Autant dire, vous l’aurez aisément deviné, que les créateurs auxquels est consacré ce modeste site ne figurent pas sur le fronton des temples de l’art officiel et labellisé. Il s’agit essentiellement de personnes de modeste condition: artisans, ouvriers, paysans ou marginaux. N’y voyez surtout pas des excentricités dépourvues de sens, ou de simples objets de curiosité. Vous vous tromperiez lourdement! Dans cette société terriblement organisée, où le cauchemar sera bientôt remboursé par la sécurité sociale, ils nous offrent le rêve! Dans un monde désenchanté, ces hommes et ces femmes nous ouvrent les portes du merveilleux. A travers ces œuvres qui conjuguent jubilation et subversion, ils révèlent une inventivité débridée.
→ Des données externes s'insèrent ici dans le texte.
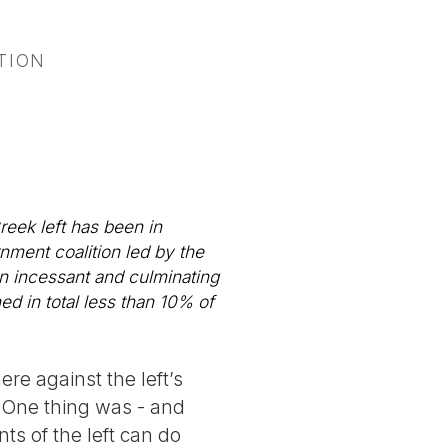
TION
reek left has been in
rnment coalition led by the
n incessant and culminating
ned in total less than 10% of
re against the left’s
. One thing was - and
ts of the left can do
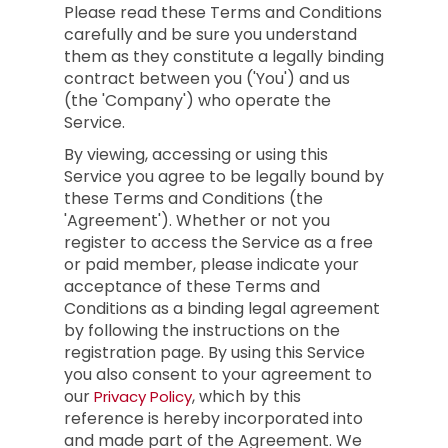
Please read these Terms and Conditions
carefully and be sure you understand
them as they constitute a legally binding
contract between you ('You') and us
(the 'Company') who operate the
Service.
By viewing, accessing or using this
Service you agree to be legally bound by
these Terms and Conditions (the
'Agreement'). Whether or not you
register to access the Service as a free
or paid member, please indicate your
acceptance of these Terms and
Conditions as a binding legal agreement
by following the instructions on the
registration page. By using this Service
you also consent to your agreement to
our
, which by this
Privacy Policy
reference is hereby incorporated into
and made part of the Agreement. We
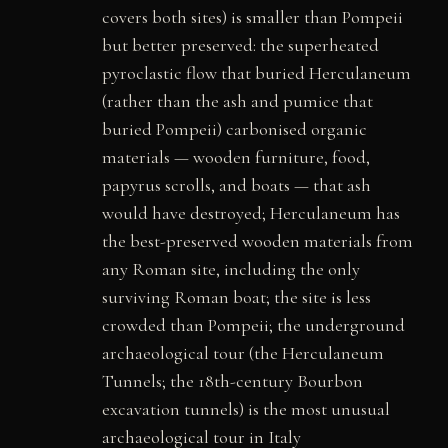
covers both sites) is smaller than Pompeii
but better preserved: the superheated
pyroclastic flow that buried Herculaneum
(rather than the ash and pumice that
buried Pompeii) carbonised organic
materials — wooden furniture, food,
papyrus scrolls, and boats — that ash
would have destroyed; Herculaneum has
the best-preserved wooden materials from
any Roman site, including the only
surviving Roman boat; the site is less
crowded than Pompeii; the underground
archaeological tour (the Herculaneum
Tunnels; the 18th-century Bourbon
excavation tunnels) is the most unusual
archaeological tour in Italy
Voyons-y les manifestations d’une imagination sans borne et délivrée de toute contrainte.




Joe Ryczko.



vendredi 29 juillet 2011

Gaston Chaissac - Jules Mougin, une correspondance.
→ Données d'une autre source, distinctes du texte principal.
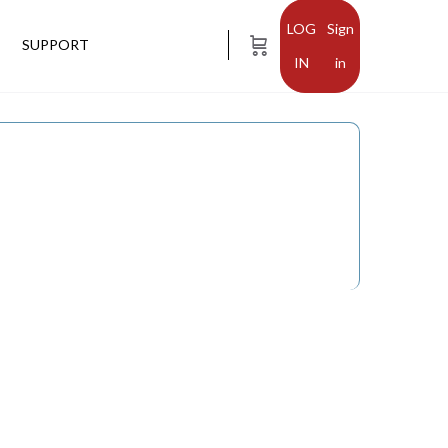
Sign
SUPPORT
in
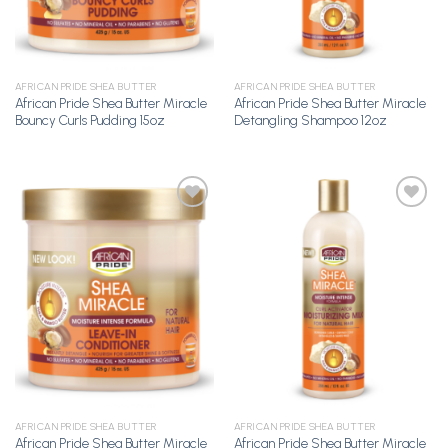
AFRICAN PRIDE SHEA BUTTER
AFRICAN PRIDE SHEA BUTTER
African Pride Shea Butter Miracle
African Pride Shea Butter Miracle
Bouncy Curls Pudding 15oz
Detangling Shampoo 12oz
Add to
Add to
Wishlist
Wishlist
AFRICAN PRIDE SHEA BUTTER
AFRICAN PRIDE SHEA BUTTER
African Pride Shea Butter Miracle
African Pride Shea Butter Miracle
  Philippe Marchal, l'animateur de la superbe revue Travers, a publié un numéro 58 consacré à la correspondance de ces deux singuliers épistoliers. Comme l'écrit si bien Claude Billon, "ouvriers du refus, à l'écart des chemins courants courus par les modes, se viennent en aide par la connivence, n'ont de comptes à rendre qu'à leur solitude". Ces lettres écrites entre 1948 et 1963 sont augmentées de dessins. Notons les contributions de Michel Ragon, de Jean L'Anselme, des lettres de Camille Chaissac et des photos de Joseph Trechniewski. On peut se procurer la revue en adressant un chèque de 30 euros à Philippe Marchal, 10, rue des jardins, 70220 Fougerolles. Le port est compris.